I was actually won over by Molly Moon's before I even ate any ice cream. The adorable logo with the dog licking the ice cream cone is irresistibly lovable. The line around the corner outside speaks volumes about the quality of the ice cream, though. Check out this fabulous graphic to see a list of their flavors here, which includes 'Scout Mint' made with real girl scout cookies, and original strawberry, using only Washington grown berries. I had salted caramel which Cheryl warns me you should always try first- sometimes it's too salty, she says. I find this hard to believe since nothing is too salty for me but, you know, if you're sensitive try it first.
The Walrus & The Carpenter
4743 Ballard Ave NW
I made a mistake when I went to the Walrus & The Carpenter. I got overly excited about other items on the menu and forgot to order enough oysters. I recommend that you get mostly oysters, and eat elsewhere if you need more. The food is good, but it's expensive and...maybe not as subtle as I would like. With the exception of the scallop crudo, I would have skipped our other dishes- fried oysters, sardines, and an open-faced BLT that was a little insulting. (As in, how are you supposed to eat an open-faced BLT? With a knife and fork?) The oysters, though, they were perfect in every way and served with a proper mignonette- not a few bits of minced shallot floating in vinegar- a thing which seems to be increasingly rare these days. The atmosphere is fun and convivial, and the restaurant is small, so be prepared to wait.

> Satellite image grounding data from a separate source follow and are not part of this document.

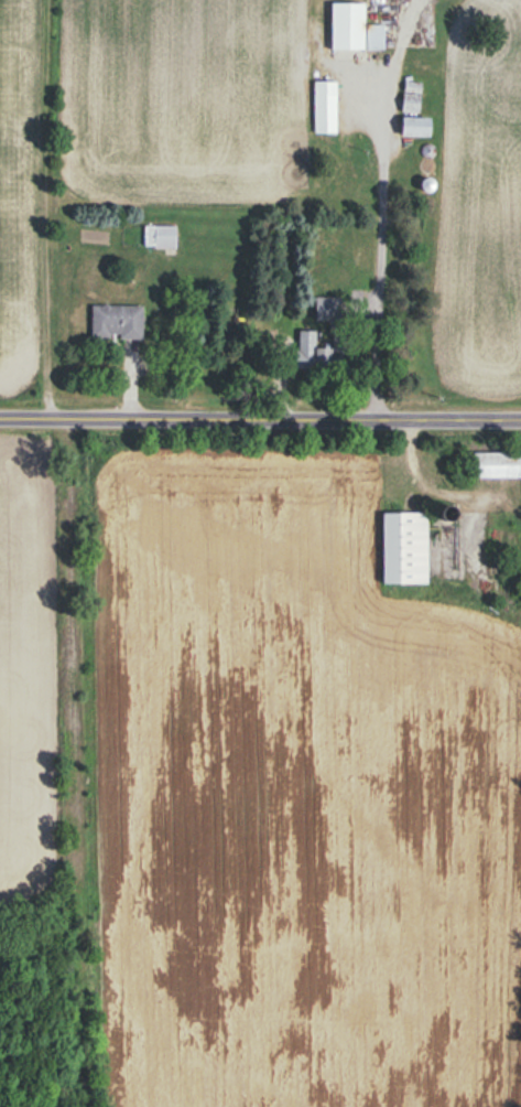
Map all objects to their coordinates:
building: (355, 29)
building: (325, 107)
building: (417, 127)
building: (160, 236)
road: (380, 256)
building: (361, 263)
building: (117, 322)
building: (307, 339)
road: (260, 414)
building: (497, 465)
building: (409, 545)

Lighthouse Coffee Roasters
400 N. 43rd Street
I'm not a coffee expert in any sense of the term. But, I do love coffee, and I like to visit all the coffee shops when I'm somewhere new. This place was my favorite in Seattle. Fantastic coffee and nice people serving it. What a concept! Also, the beans are roasted in vintage cast-iron roasters, so that's cool.
6015 Phinney Ave N.
The finest pastry skills married to Japanese aesthetic and flavors. Red bean croissants! Black sesame shortbread! Green tea and Yuzu macarons! AND MORE! Things sell out so, if you want one of those red bean croissants, be like Cheryl and call ahead to have them set it aside.
I suppose suggesting wine tasting as an activity is a kind of nerdy thing to do, but we had so much fun in Woodinville! If you head into the town center, you can park and walk to a ton of wineries, all of them with a pretty vibrant scene. Many places offer food, so you can keep the wine-tasting going for awhile. Weekend days are best for this type of thing, for obvious reasons. (ie. the obligatory post wine-tasting nap.)
Rattlesnake Ledge (Snoqualmie Region)
I laughed when I read the Washington Trails Association description of this hike just now, because it echoes exactly what I said to Cheryl when she pointed out the end destination of the hike from the parking lot. It says, "as soon as you arrive in the parking lot you have a view of Rattlensake Ledge's sheer rock face across Rattlesnake Lake. At this point it seems amazing to think you will be up there by the end of your hike." Just know that you will get up there, and it's not as hard as you'd think. The trail is well designed and only about 4 miles, so it's pretty heavily trafficked, but I didn't find that distracted at all from the experience as a whole, or the great view from the top. Cheryl tells me there are a lot other hikes right nearby, including an 8 mile hike with a higher elevation gain, called Mount Si.
Mighty O Donuts
The very last thing that I did in Seattle was to race my rental car away from Cheryl's house much later than I should have left for the airport, and hurtle towards Mighty O Donuts. Since Cheryl used to live within walking distance, I'd been there before, more than once, and I didn't want to miss it this time around. I ran in, ordered a dozen donuts, and brought them onto the plane. Some people nearby commented- as I sat in my tiny plane seat with a dozen donuts on my lap- that I must really love my family. Truth be told, those donuts were all for me. Mighty O donuts are - get this- certified organic. Not that I think a donut can be "healthy," but I do think an organic donut must be better than those trans fat fried monstrosities we normally eat. These donuts are lighter, and more flavorful than the conventional alternative. And they cost more, too :) so don't say I didn't warn you.